Nautical Capital Management Introduces Commodity-Based Funds

Nautical Capital Management LLC has launched its commodity-based absolute return strategies.

The firm, an asset management company specializing in the development and management of diversified commodity portfolios, offers both systematic and discretionary absolute return and enhanced index strategies. A press release said the commodity strategies, which are targeted to fund of funds, family offices, institutional investors, and endowments, are intended to be the most diversified, comprehensive, and tailored commodities funds offered anywhere in the world.

“[W]hen you think of commodities we want investors to think of Nautical Capital Management. Our robust product suite allows institutional investors one stop shopping if they are interested in investing in this diverse asset class,” said David Henritze, CEO of Nautical Capital Management, in the announcement.

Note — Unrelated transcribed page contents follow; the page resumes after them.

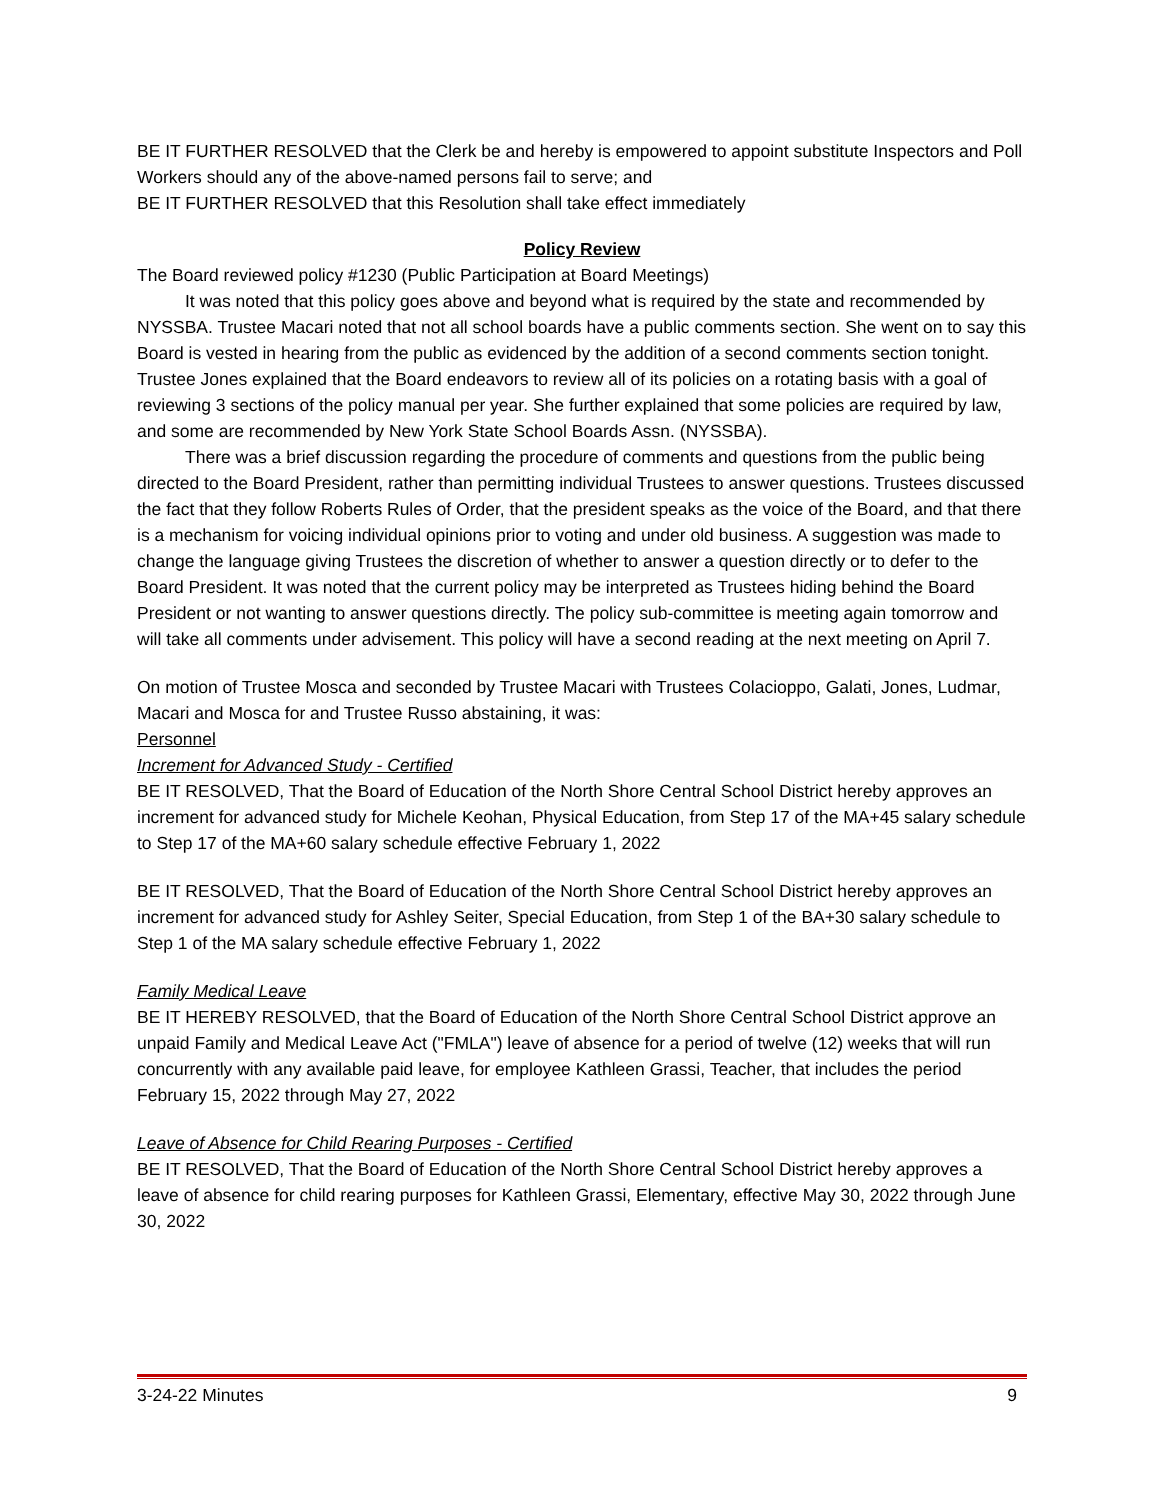BE IT FURTHER RESOLVED that the Clerk be and hereby is empowered to appoint substitute Inspectors and Poll Workers should any of the above-named persons fail to serve; and
BE IT FURTHER RESOLVED that this Resolution shall take effect immediately
Policy Review
The Board reviewed policy #1230 (Public Participation at Board Meetings)
It was noted that this policy goes above and beyond what is required by the state and recommended by NYSSBA. Trustee Macari noted that not all school boards have a public comments section. She went on to say this Board is vested in hearing from the public as evidenced by the addition of a second comments section tonight. Trustee Jones explained that the Board endeavors to review all of its policies on a rotating basis with a goal of reviewing 3 sections of the policy manual per year. She further explained that some policies are required by law, and some are recommended by New York State School Boards Assn. (NYSSBA).
There was a brief discussion regarding the procedure of comments and questions from the public being directed to the Board President, rather than permitting individual Trustees to answer questions. Trustees discussed the fact that they follow Roberts Rules of Order, that the president speaks as the voice of the Board, and that there is a mechanism for voicing individual opinions prior to voting and under old business. A suggestion was made to change the language giving Trustees the discretion of whether to answer a question directly or to defer to the Board President. It was noted that the current policy may be interpreted as Trustees hiding behind the Board President or not wanting to answer questions directly. The policy sub-committee is meeting again tomorrow and will take all comments under advisement. This policy will have a second reading at the next meeting on April 7.
On motion of Trustee Mosca and seconded by Trustee Macari with Trustees Colacioppo, Galati, Jones, Ludmar, Macari and Mosca for and Trustee Russo abstaining, it was:
Personnel
Increment for Advanced Study - Certified
BE IT RESOLVED, That the Board of Education of the North Shore Central School District hereby approves an increment for advanced study for Michele Keohan, Physical Education, from Step 17 of the MA+45 salary schedule to Step 17 of the MA+60 salary schedule effective February 1, 2022
BE IT RESOLVED, That the Board of Education of the North Shore Central School District hereby approves an increment for advanced study for Ashley Seiter, Special Education, from Step 1 of the BA+30 salary schedule to Step 1 of the MA salary schedule effective February 1, 2022
Family Medical Leave
BE IT HEREBY RESOLVED, that the Board of Education of the North Shore Central School District approve an unpaid Family and Medical Leave Act ("FMLA") leave of absence for a period of twelve (12) weeks that will run concurrently with any available paid leave, for employee Kathleen Grassi, Teacher, that includes the period February 15, 2022 through May 27, 2022
Leave of Absence for Child Rearing Purposes - Certified
BE IT RESOLVED, That the Board of Education of the North Shore Central School District hereby approves a leave of absence for child rearing purposes for Kathleen Grassi, Elementary, effective May 30, 2022 through June 30, 2022
3-24-22 Minutes 9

Nautical Capital began managing partner capital in December and has already secured a $20 million commitment to launch two exchange-traded funds (ETFs). The two products, scheduled for the second quarter of 2010, are listed hedge fund strategies systematically trading crude oil and natural gas.

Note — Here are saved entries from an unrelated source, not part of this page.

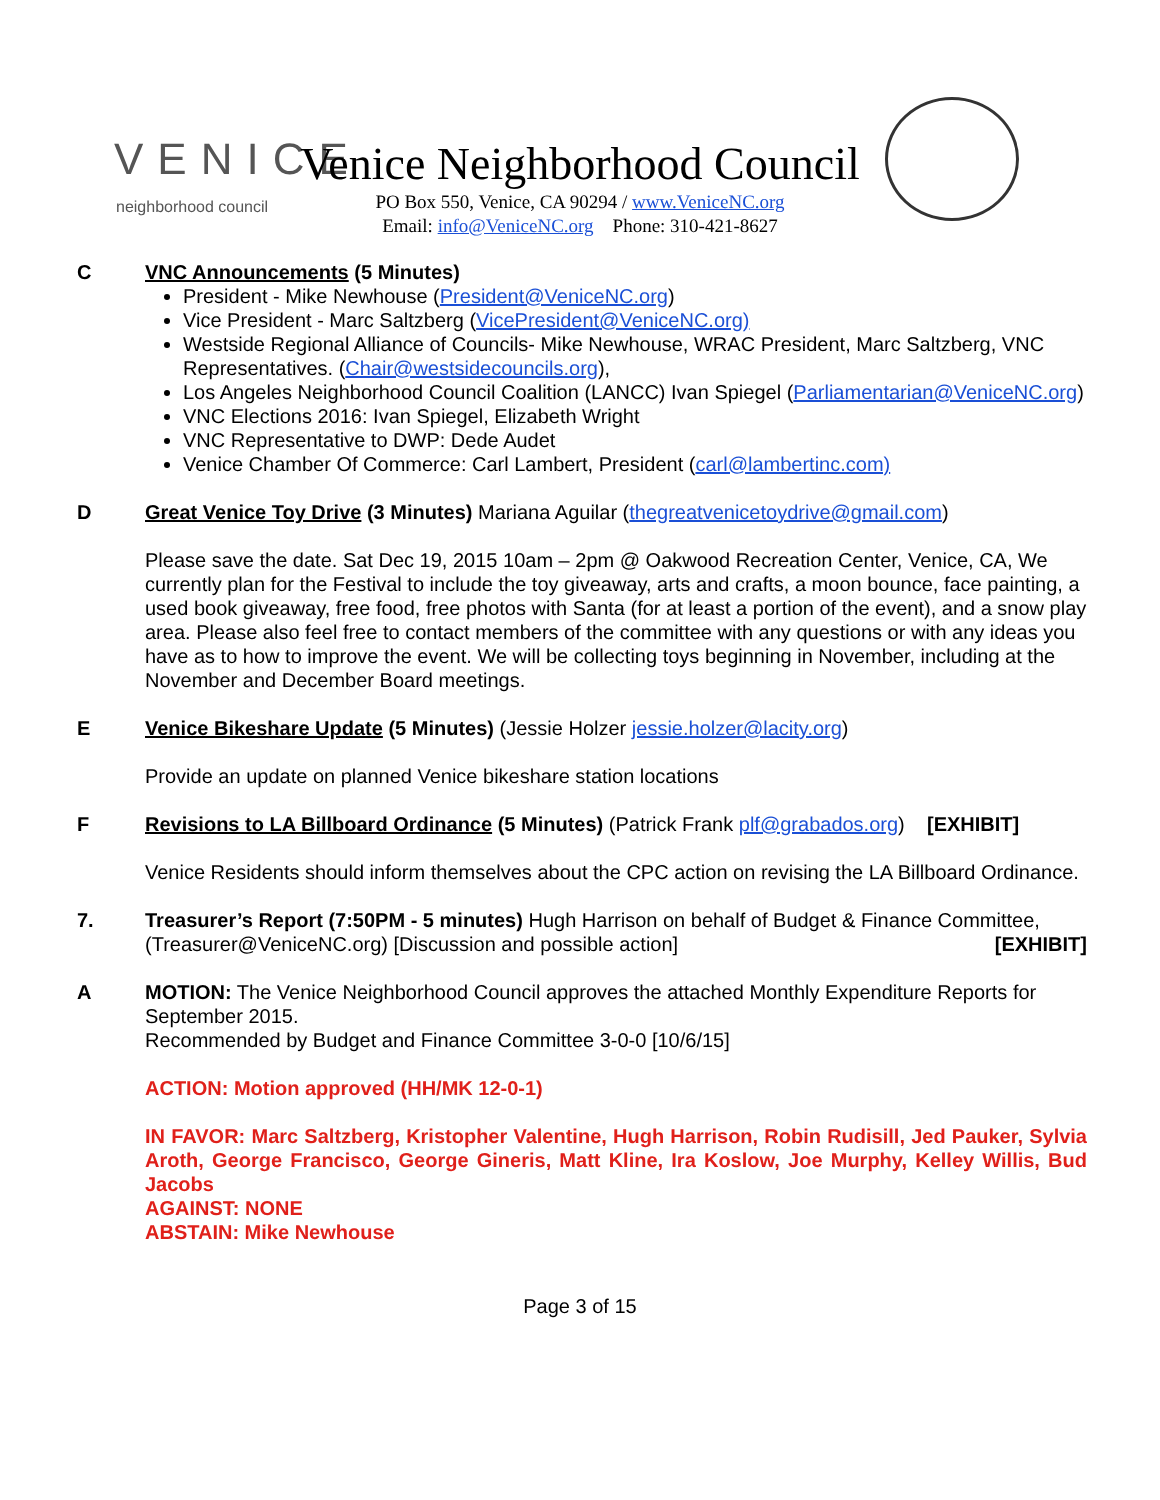VENICE
neighborhood council
Venice Neighborhood Council
PO Box 550, Venice, CA 90294 / www.VeniceNC.org
Email: info@VeniceNC.org Phone: 310-421-8627
C VNC Announcements (5 Minutes)
President - Mike Newhouse (President@VeniceNC.org)
Vice President - Marc Saltzberg (VicePresident@VeniceNC.org)
Westside Regional Alliance of Councils- Mike Newhouse, WRAC President, Marc Saltzberg, VNC Representatives. (Chair@westsidecouncils.org),
Los Angeles Neighborhood Council Coalition (LANCC) Ivan Spiegel (Parliamentarian@VeniceNC.org)
VNC Elections 2016: Ivan Spiegel, Elizabeth Wright
VNC Representative to DWP: Dede Audet
Venice Chamber Of Commerce: Carl Lambert, President (carl@lambertinc.com)
D Great Venice Toy Drive (3 Minutes) Mariana Aguilar (thegreatvenicetoydrive@gmail.com)
Please save the date. Sat Dec 19, 2015 10am – 2pm @ Oakwood Recreation Center, Venice, CA, We currently plan for the Festival to include the toy giveaway, arts and crafts, a moon bounce, face painting, a used book giveaway, free food, free photos with Santa (for at least a portion of the event), and a snow play area. Please also feel free to contact members of the committee with any questions or with any ideas you have as to how to improve the event. We will be collecting toys beginning in November, including at the November and December Board meetings.
E Venice Bikeshare Update (5 Minutes) (Jessie Holzer jessie.holzer@lacity.org)
Provide an update on planned Venice bikeshare station locations
F Revisions to LA Billboard Ordinance (5 Minutes) (Patrick Frank plf@grabados.org) [EXHIBIT]
Venice Residents should inform themselves about the CPC action on revising the LA Billboard Ordinance.
7. Treasurer’s Report (7:50PM - 5 minutes) Hugh Harrison on behalf of Budget & Finance Committee, (Treasurer@VeniceNC.org) [Discussion and possible action] [EXHIBIT]
A MOTION: The Venice Neighborhood Council approves the attached Monthly Expenditure Reports for September 2015.
Recommended by Budget and Finance Committee 3-0-0 [10/6/15]
ACTION: Motion approved (HH/MK 12-0-1)
IN FAVOR: Marc Saltzberg, Kristopher Valentine, Hugh Harrison, Robin Rudisill, Jed Pauker, Sylvia Aroth, George Francisco, George Gineris, Matt Kline, Ira Koslow, Joe Murphy, Kelley Willis, Bud Jacobs
AGAINST: NONE
ABSTAIN: Mike Newhouse
Page 3 of 15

Eaton Vance Plans Actively-Managed ETFs

Eaton Vance Management has filed an application with the Securities and Exchange Commission (SEC) to create and operate five actively-managed exchange-traded funds (ETFs).

According to the application, the Eaton Vance Enhanced Short Maturity ETF and the Eaton Vance Prime Limited Maturity ETF will invest at least 65% of its total assets in a diversified portfolio of fixed income instruments of varying maturities (U.S.-dollar denominated investment grade debt securities), which may be represented by forwards.

The Eaton Vance Government Limited Maturity ETF will invest at least 80% of its assets in a diversified portfolio of fixed income securities that are issued or guaranteed by the U.S. Government, its agencies, or government sponsored enterprises.

The application said the Eaton Vance Intermediate Municipal Bond ETF and the Eaton Vance Short Term Municipal Bond ETF seek tax-exempt income by investing at least 80% of assets in a diversified portfolio of debt securities whose interest is, in the opinion of bond counsel for the issuer at the time of issuance, exempt from federal income tax. The funds may only invest in U.S. dollar-denominated investment grade debt securities.